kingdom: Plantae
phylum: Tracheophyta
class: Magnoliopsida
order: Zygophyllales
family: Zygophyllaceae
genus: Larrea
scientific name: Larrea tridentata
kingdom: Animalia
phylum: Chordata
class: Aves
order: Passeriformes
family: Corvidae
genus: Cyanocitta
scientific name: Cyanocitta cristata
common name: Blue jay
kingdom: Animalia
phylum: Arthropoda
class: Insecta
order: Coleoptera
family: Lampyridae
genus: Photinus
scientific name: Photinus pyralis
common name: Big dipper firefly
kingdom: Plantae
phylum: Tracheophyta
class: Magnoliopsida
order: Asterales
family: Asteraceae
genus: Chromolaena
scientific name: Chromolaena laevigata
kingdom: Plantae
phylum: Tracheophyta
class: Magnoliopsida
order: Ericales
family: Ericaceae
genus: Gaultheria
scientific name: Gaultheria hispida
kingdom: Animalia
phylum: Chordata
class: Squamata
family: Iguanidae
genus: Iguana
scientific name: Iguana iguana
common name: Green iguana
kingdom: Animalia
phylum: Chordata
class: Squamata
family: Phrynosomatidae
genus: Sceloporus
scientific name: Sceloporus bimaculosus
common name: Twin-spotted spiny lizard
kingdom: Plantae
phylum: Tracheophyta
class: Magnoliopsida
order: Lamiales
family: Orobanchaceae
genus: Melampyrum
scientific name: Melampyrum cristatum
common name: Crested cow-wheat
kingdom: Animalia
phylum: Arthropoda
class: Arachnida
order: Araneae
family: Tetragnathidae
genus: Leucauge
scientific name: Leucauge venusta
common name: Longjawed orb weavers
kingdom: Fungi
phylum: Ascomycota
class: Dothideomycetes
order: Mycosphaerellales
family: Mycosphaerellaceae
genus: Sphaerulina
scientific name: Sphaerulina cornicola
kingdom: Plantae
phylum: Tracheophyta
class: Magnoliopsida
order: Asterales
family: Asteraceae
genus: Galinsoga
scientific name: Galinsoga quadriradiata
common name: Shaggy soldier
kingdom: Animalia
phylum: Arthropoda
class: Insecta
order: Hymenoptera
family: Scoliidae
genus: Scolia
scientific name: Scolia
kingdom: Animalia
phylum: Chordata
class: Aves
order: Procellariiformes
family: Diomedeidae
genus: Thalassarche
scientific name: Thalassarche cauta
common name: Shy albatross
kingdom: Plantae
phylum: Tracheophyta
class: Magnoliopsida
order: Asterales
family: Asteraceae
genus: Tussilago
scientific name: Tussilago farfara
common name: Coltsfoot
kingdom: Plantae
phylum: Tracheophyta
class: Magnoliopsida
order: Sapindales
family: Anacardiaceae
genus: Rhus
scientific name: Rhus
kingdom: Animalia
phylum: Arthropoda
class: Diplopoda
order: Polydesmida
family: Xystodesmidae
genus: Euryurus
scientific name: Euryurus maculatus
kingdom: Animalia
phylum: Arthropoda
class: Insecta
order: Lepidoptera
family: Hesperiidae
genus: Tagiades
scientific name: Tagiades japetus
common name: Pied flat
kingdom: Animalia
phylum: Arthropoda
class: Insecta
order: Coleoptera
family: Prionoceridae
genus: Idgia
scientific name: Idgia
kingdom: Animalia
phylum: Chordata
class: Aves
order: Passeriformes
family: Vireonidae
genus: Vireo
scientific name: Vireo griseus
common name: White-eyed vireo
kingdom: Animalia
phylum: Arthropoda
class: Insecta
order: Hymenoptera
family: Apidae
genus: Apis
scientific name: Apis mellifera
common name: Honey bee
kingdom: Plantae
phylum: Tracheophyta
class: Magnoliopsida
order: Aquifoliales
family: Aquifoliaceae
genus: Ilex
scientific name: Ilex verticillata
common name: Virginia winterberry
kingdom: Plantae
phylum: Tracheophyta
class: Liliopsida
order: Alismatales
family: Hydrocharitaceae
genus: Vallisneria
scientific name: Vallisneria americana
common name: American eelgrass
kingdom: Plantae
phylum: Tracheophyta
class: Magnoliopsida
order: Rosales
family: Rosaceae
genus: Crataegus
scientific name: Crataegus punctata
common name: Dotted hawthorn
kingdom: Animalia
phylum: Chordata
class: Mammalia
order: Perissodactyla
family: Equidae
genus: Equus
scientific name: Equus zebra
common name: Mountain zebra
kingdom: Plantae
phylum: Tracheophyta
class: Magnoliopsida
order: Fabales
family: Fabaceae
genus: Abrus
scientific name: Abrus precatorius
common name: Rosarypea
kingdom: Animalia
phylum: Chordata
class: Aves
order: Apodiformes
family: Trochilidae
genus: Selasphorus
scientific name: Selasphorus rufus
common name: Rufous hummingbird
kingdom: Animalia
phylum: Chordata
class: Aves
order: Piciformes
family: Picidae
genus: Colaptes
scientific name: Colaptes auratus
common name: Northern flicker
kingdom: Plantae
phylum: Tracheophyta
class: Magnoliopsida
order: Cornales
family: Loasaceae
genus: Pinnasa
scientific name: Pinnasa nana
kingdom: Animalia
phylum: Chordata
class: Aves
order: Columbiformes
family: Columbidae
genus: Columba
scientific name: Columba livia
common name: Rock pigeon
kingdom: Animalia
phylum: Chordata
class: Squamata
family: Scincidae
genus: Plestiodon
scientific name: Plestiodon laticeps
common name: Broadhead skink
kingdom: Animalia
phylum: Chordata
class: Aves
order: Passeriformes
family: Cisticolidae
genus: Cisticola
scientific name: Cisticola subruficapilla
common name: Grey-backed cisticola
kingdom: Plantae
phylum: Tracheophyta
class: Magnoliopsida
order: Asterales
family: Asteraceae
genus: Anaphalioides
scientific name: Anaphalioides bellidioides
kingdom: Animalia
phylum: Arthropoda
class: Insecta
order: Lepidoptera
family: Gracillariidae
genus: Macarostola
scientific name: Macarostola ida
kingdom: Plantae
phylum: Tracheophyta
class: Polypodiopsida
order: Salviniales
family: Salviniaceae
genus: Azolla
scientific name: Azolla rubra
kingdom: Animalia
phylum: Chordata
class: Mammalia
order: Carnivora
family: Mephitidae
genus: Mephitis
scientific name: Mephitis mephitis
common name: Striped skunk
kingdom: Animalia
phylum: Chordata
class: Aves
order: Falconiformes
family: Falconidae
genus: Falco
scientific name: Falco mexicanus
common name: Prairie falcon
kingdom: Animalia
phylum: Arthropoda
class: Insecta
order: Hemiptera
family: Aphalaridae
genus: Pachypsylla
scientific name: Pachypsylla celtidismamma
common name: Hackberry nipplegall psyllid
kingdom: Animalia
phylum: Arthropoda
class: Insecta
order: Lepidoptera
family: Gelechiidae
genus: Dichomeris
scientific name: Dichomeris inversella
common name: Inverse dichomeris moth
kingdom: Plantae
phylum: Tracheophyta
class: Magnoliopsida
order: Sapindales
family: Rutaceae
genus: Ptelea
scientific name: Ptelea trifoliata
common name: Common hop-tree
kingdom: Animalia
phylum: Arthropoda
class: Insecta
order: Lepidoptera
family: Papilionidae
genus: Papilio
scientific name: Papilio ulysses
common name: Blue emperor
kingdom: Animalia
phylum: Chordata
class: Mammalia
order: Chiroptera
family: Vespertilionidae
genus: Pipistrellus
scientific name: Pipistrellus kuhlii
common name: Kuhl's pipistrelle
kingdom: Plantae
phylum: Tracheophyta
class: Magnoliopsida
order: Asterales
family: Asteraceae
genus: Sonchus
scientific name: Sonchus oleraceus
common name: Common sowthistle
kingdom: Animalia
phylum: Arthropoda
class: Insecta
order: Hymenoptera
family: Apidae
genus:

### EXERCISE INSTRUCTIONS
Reproduce the material verbatim, from its first line through the line containing "genus: Gaultheria", both included.

### EXERCISE SOLUTION
kingdom: Plantae
phylum: Tracheophyta
class: Magnoliopsida
order: Zygophyllales
family: Zygophyllaceae
genus: Larrea
scientific name: Larrea tridentata
kingdom: Animalia
phylum: Chordata
class: Aves
order: Passeriformes
family: Corvidae
genus: Cyanocitta
scientific name: Cyanocitta cristata
common name: Blue jay
kingdom: Animalia
phylum: Arthropoda
class: Insecta
order: Coleoptera
family: Lampyridae
genus: Photinus
scientific name: Photinus pyralis
common name: Big dipper firefly
kingdom: Plantae
phylum: Tracheophyta
class: Magnoliopsida
order: Asterales
family: Asteraceae
genus: Chromolaena
scientific name: Chromolaena laevigata
kingdom: Plantae
phylum: Tracheophyta
class: Magnoliopsida
order: Ericales
family: Ericaceae
genus: Gaultheria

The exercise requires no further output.